The authors segment public companies by business model and show how organizations that form networks and harness data flows have an eight times greater value than traditional asset-based business models.
The question for a CDO becomes, what does it mean to harness and master important data flows within your organization?
A common mistake is to confuse data ingestion or ETL processes with the important data flows required to drive transformational value. It wasn't that long ago, at least in this author's mind, that we had separate networks. A sneakernet referred to the process of moving things manually between computer devices.
Now this sounds laughable that network traffic wasn't easily shared across a building, when we now share network connectivity across the world. The same breakthrough is required for data — a focus on data flows.

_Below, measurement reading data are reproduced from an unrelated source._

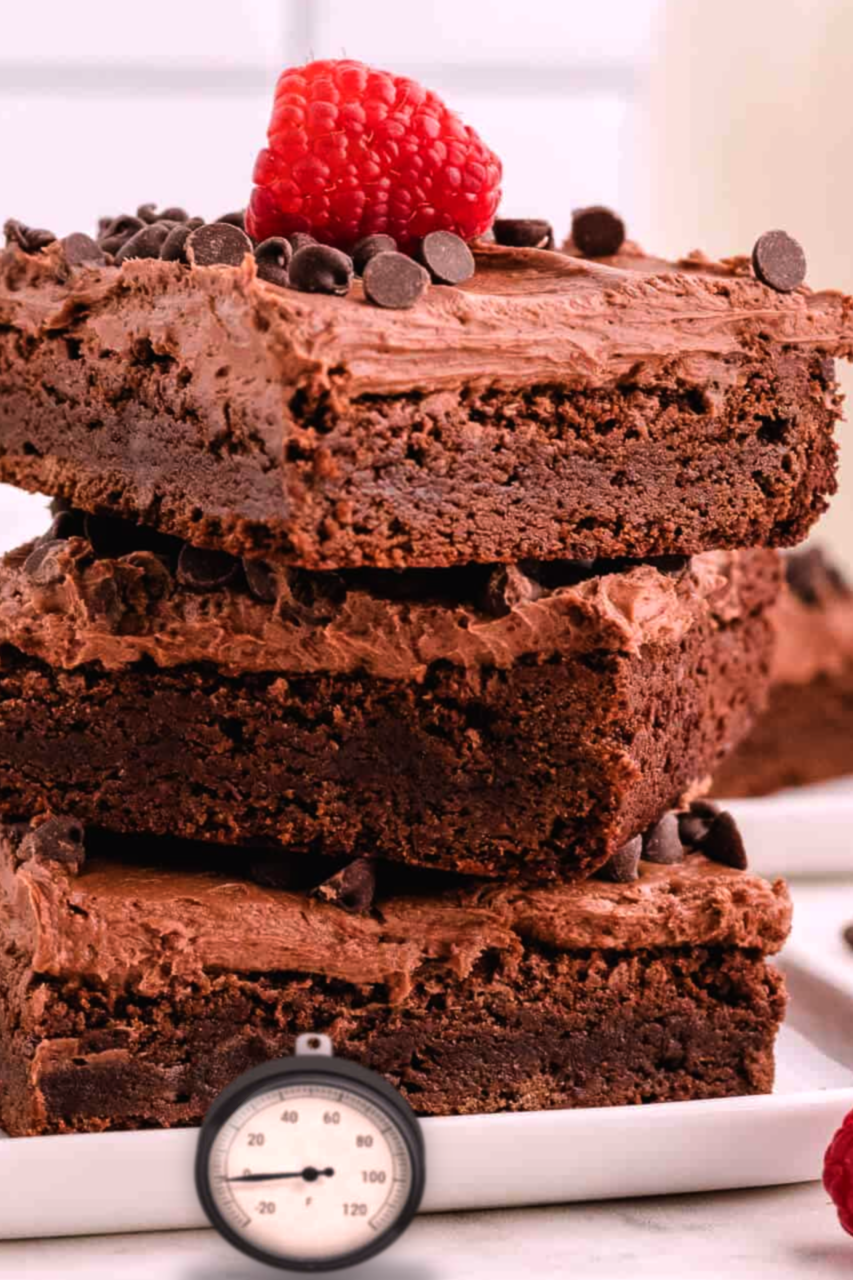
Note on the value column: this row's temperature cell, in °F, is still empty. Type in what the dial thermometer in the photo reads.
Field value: 0 °F
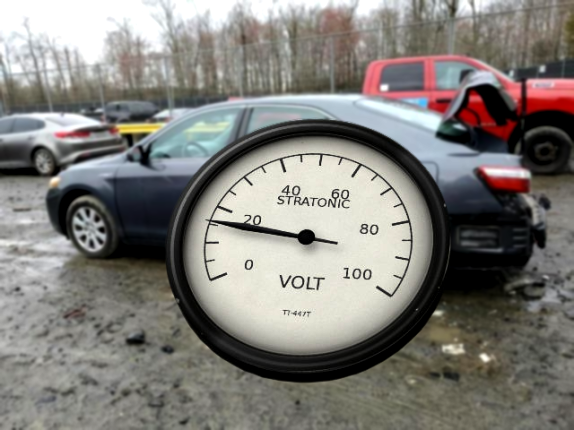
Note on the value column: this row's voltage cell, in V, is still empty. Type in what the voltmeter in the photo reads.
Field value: 15 V
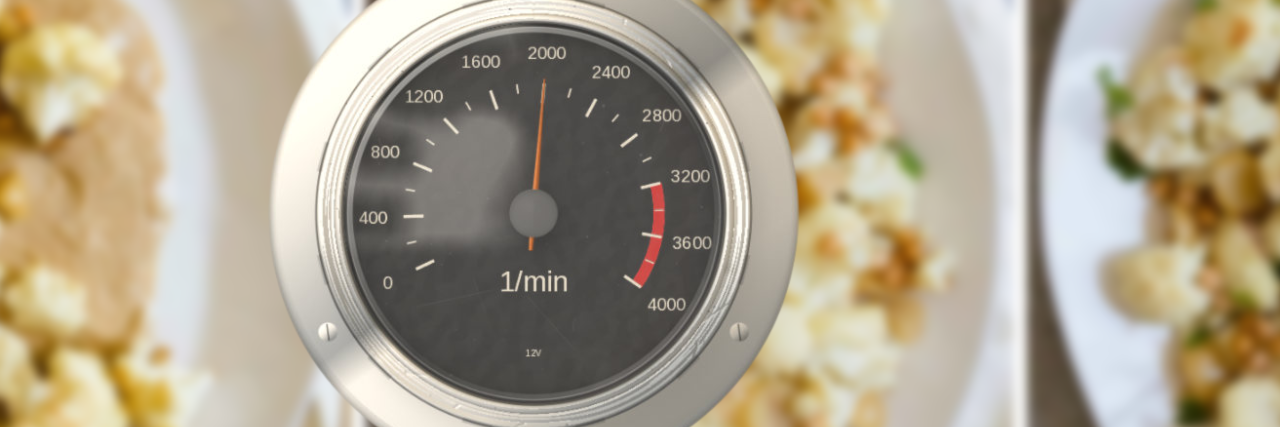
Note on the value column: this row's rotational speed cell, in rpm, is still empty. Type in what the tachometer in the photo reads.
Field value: 2000 rpm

And when we refer to data flows, we are not talking about the transit time between separate data siloes, the sneakernet equivalent for data. We are not referring to the transport of different types of data.
We're referring to the ability to support a diversity of application processing and analytics on a common data infrastructure – a "Data Fabric."
2. The emerging data fabric
A data fabric includes a variety of data formats at scale, data-in-motion and data-at-rest. And a data fabric is not limited to a rack, or a building. It stretches from the edge to the cloud greatly simplifying the modernization of IT infrastructures and the use of containers, cloud and IoT.
Given our architectures of the past, data size drove expense. The more compact the data, the smaller the hardware platform that was required. The cost differences for data stored across a PC, a server and a mainframe increased exponentially.
Speed was also enabled by reducing the data size and specialized schemas. So each application or "use" resulted in a specialized data structure. These independent data sources or silos sprouted up across an organization.
Each drove certain activities and required extraction and transformation processes from data sources (transactional systems, third party data providers, etc.).
Instead of a series of overlapping ETL processes proliferating across an organization, picture a data fabric that provides a common data platform to serve the needs of a diverse set of applications, including new applications that leverage data and processing across separate silos. This is especially true when we integrate operational and analytic environments.
3. Injecting intelligence into operations
Increasingly, companies that understand the context and actions of customers, competitors and ecosystem partners and make the most appropriate adjustments the fastest will enjoy the greatest competitive advantages.
This requires removing the batch, historical constraints of analytics with mission-critical data flows and real-time applications that focus on injecting analytics into business functions to impact the business as it is happening.
So as the customer is engaging you are optimizing revenue. As threats are occurring you are minimizing risk. As the business is operating you are improving efficiency and quality. This is supported by an underlying data fabric.
An underlying data fabric provides an enterprise-grade persistence layer for broad data sources including files, tables, streams, videos, sensor data and more. The data fabric supports a converged processing layer for file operations, database functions, data exploration and stream processing.
It also supports automated processing as well as traditional SQL for existing analysis and reporting needs. Additionally, the platform provides open access to enable more sophisticated machine learning and AI as an organization's needs and sophistication evolves.